Over the past year, I’ve worked with a group of colleagues from Portland State University, Oregon State University and Rogue Farm Corps to pull together some information about the future of farmland in Oregon. The report has just been issued, and you can find it here.
Anne Berblinger, a friend, board member, and owner of Gales Meadow Farm, raised the question a couple of years ago. Anne has been working with Rogue Farm Corps for several years as a host farmer. Among the aspiring farmers that she has hosted on her farm, one issue is common to all of them: they struggle to find land for farming. Facing rising land prices and high startup costs, young farmers struggle to get started building their careers.
At the same time, more Oregon farmers are older and nearing retirement. They’ve been farming longer, have larger farms, and are holding onto farms longer. Sixty is the new 50, at least for Oregon’s farmers, whose average age has risen from 50 in 1982 to 55 in 2002 and to 60 by 2012. As these farmers retire, up to 10 million acres of farmland—over sixty percent of all the farmland in Oregon— could be transferred over the next two to three decades. And very few farmers have farm succession plans in place.

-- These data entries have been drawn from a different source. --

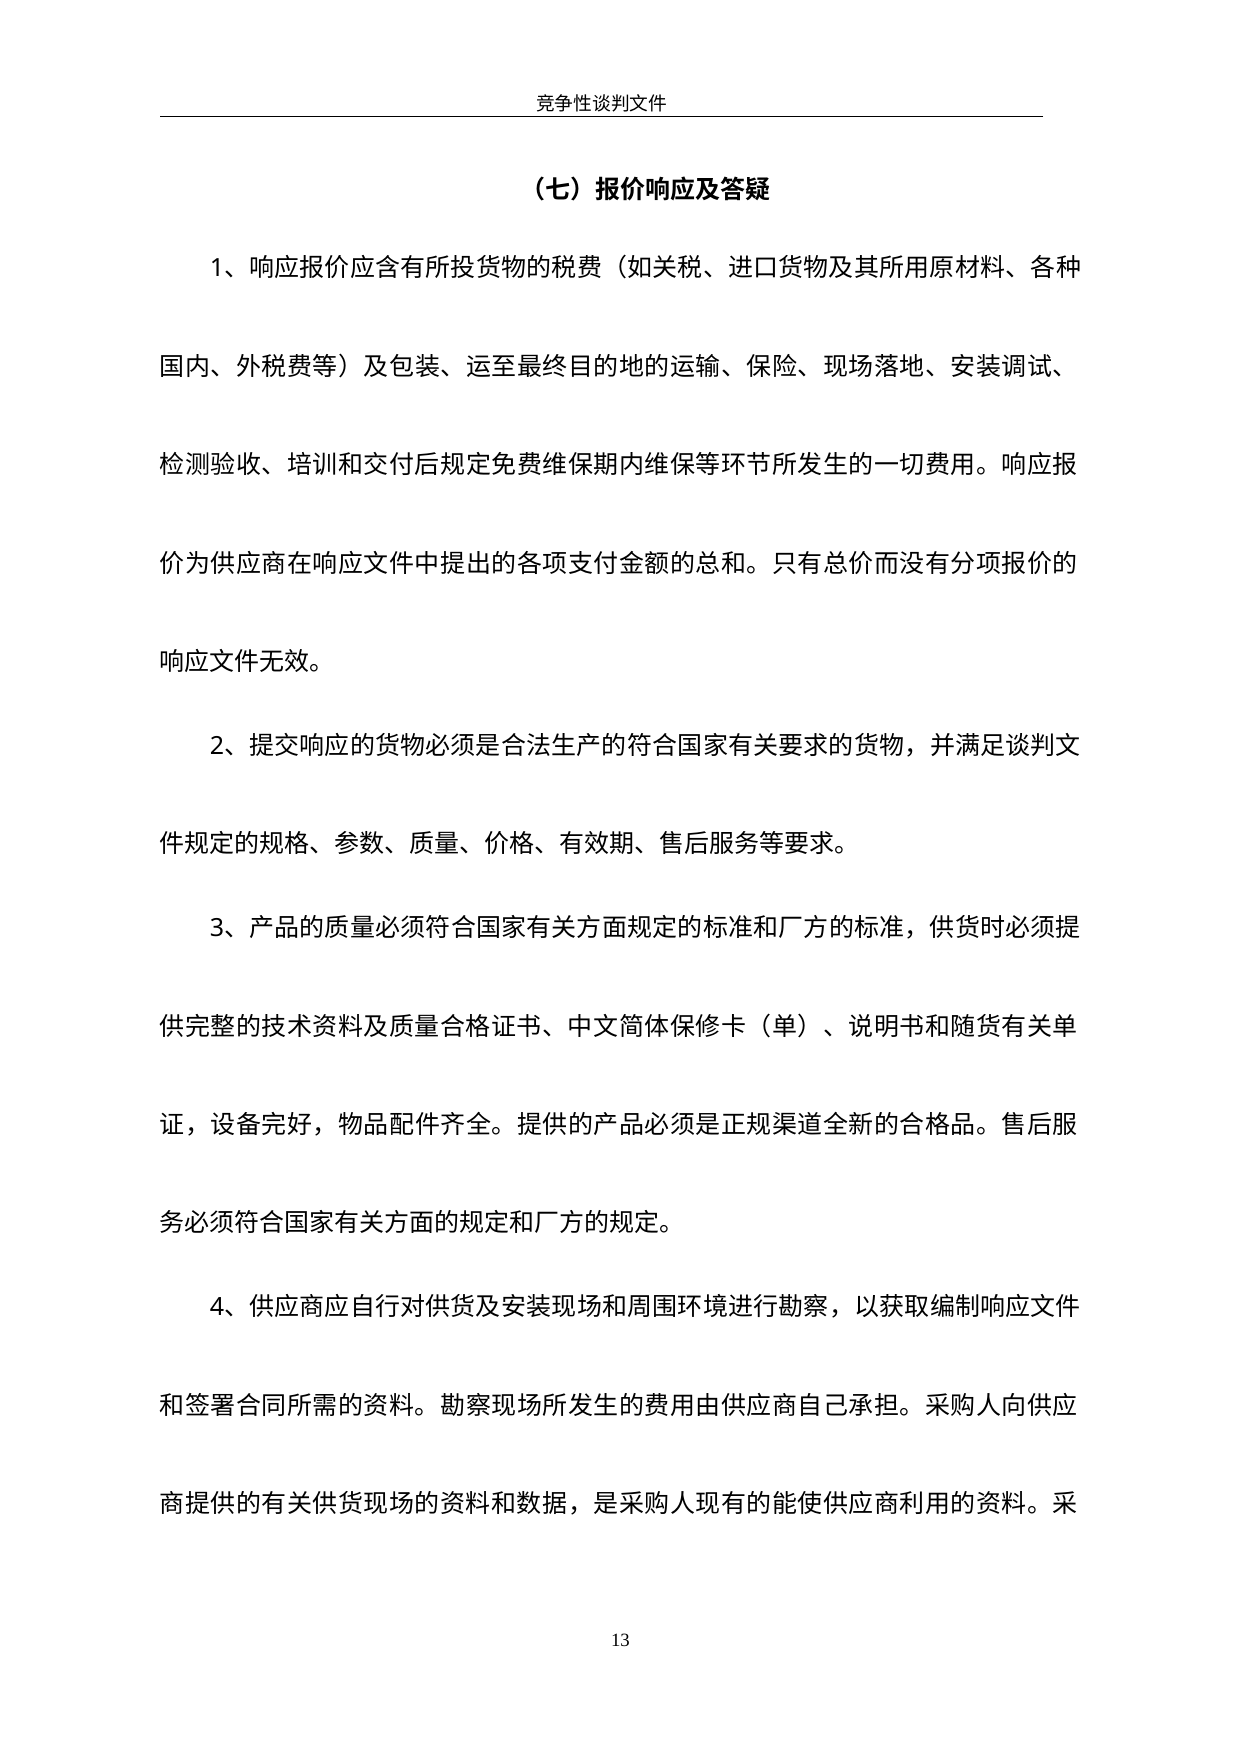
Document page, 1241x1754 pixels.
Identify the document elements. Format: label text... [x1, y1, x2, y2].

subtitle （七）报价响应及答疑 [159, 155, 1081, 221]
text 2、提交响应的货物必须是合法生产的符合国家有关要求的货物，并满足谈判文件规定的规格、参数、质量、价格、有效期、售后服务等要求。 [159, 711, 1081, 875]
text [159, 1272, 1081, 1534]
text 3、产品的质量必须符合国家有关方面规定的标准和厂方的标准，供货时必须提供完整的技术资料及质量合格证书、中文简体保修卡（单）、说明书和随货有关单证，设备完好，物品配件齐全。提供的产品必须是正规渠道全新的合格品。售后服务必须符合国家有关方面的规定和厂方的规定。 [159, 893, 1081, 1254]
text 1、响应报价应含有所投货物的税费（如关税、进口货物及其所用原材料、各种国内、外税费等）及包装、运至最终目的地的运输、保险、现场落地、安装调试、检测验收、培训和交付后规定免费维保期内维保等环节所发生的一切费用。响应报价为供应商在响应文件中提出的各项支付金额的总和。只有总价而没有分项报价的响应文件无效。 [159, 233, 1081, 693]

How that land is transferred might have a big impact on our future. Agriculture is an important part of Oregon’s economy and is particularly important for rural communities. Agriculture also provides environmental benefits and strengthens Oregon’s resilience to economic and climactic shocks. While Oregon’s land use program protects much of Oregon’s farmland from urban development, the coming transfer of farmland could impact the extent to which farmland continues to bring these important benefits to our state. Stakeholders fear that farmland may be acquired by investors interested simply in holding the land speculatively or by those interested in a rural lifestyle but not in farming as a business.

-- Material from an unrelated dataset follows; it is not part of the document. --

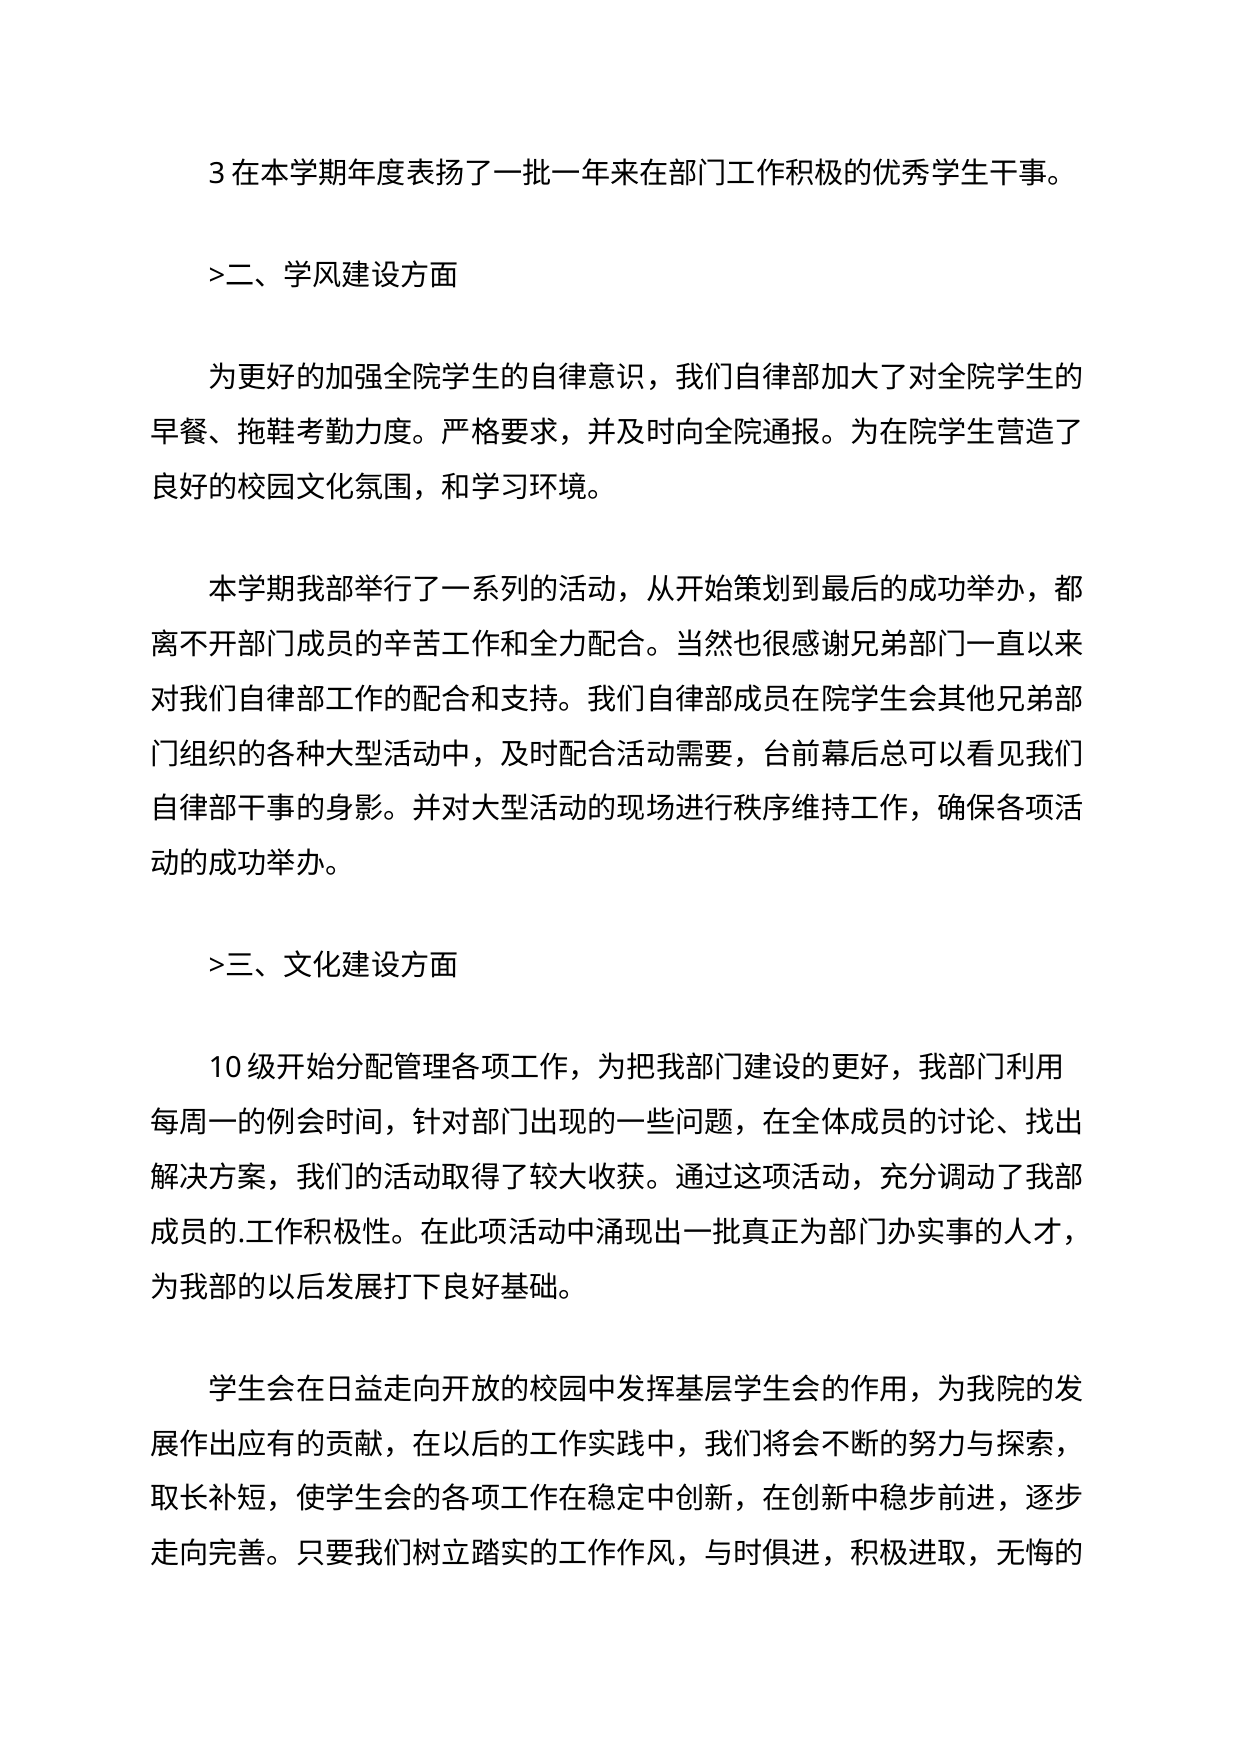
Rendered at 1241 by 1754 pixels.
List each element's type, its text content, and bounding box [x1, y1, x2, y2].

To gain a sense of to whom farmland has recently been transferred, my colleague Megan Horst examined five years of farmland transfers (2010 to 2015) across four of Oregon’s counties—Washington, Clackamas, Benton and Polk. She found that a relatively small percentage of the transfers in each county (five to ten percent) were to owners that retained out-of-state addresses, and that 25 to 40 percent of those sales were to business entities, including LLCs, partnerships, and corporations. While this doesn’t tell us what these new owners might do with the land, it does tell suggest that it might be important to monitor them and to assess whether Oregon’s land use laws will continue to suppot a productive agricultural sector.
Ideally, we could help aspiring and retiring farmers find each other. A number of tools exist to help farmers develop succession plans and to help beginning farmers find land. Land-sharing models, such as farm conservation easements, working lands easements, and creative leasing arrangements may lead to better outcomes for retiring and aspiring farmers. Programs like Oregon Farm Link can help connect beginning farmers with experienced ones, allowing them to explore innovative land access arrangements. Nonprofit farm incubators also offer low cost access to land, and enable beginning farmers to gain experience.
Understanding farmers’ needs and identifying effective ways to support beneficial succession of thousands of acres of Oregon’s farmland will require additional research. We hope to gain a better understanding of how these transfers will affect Oregon’s agricultural future.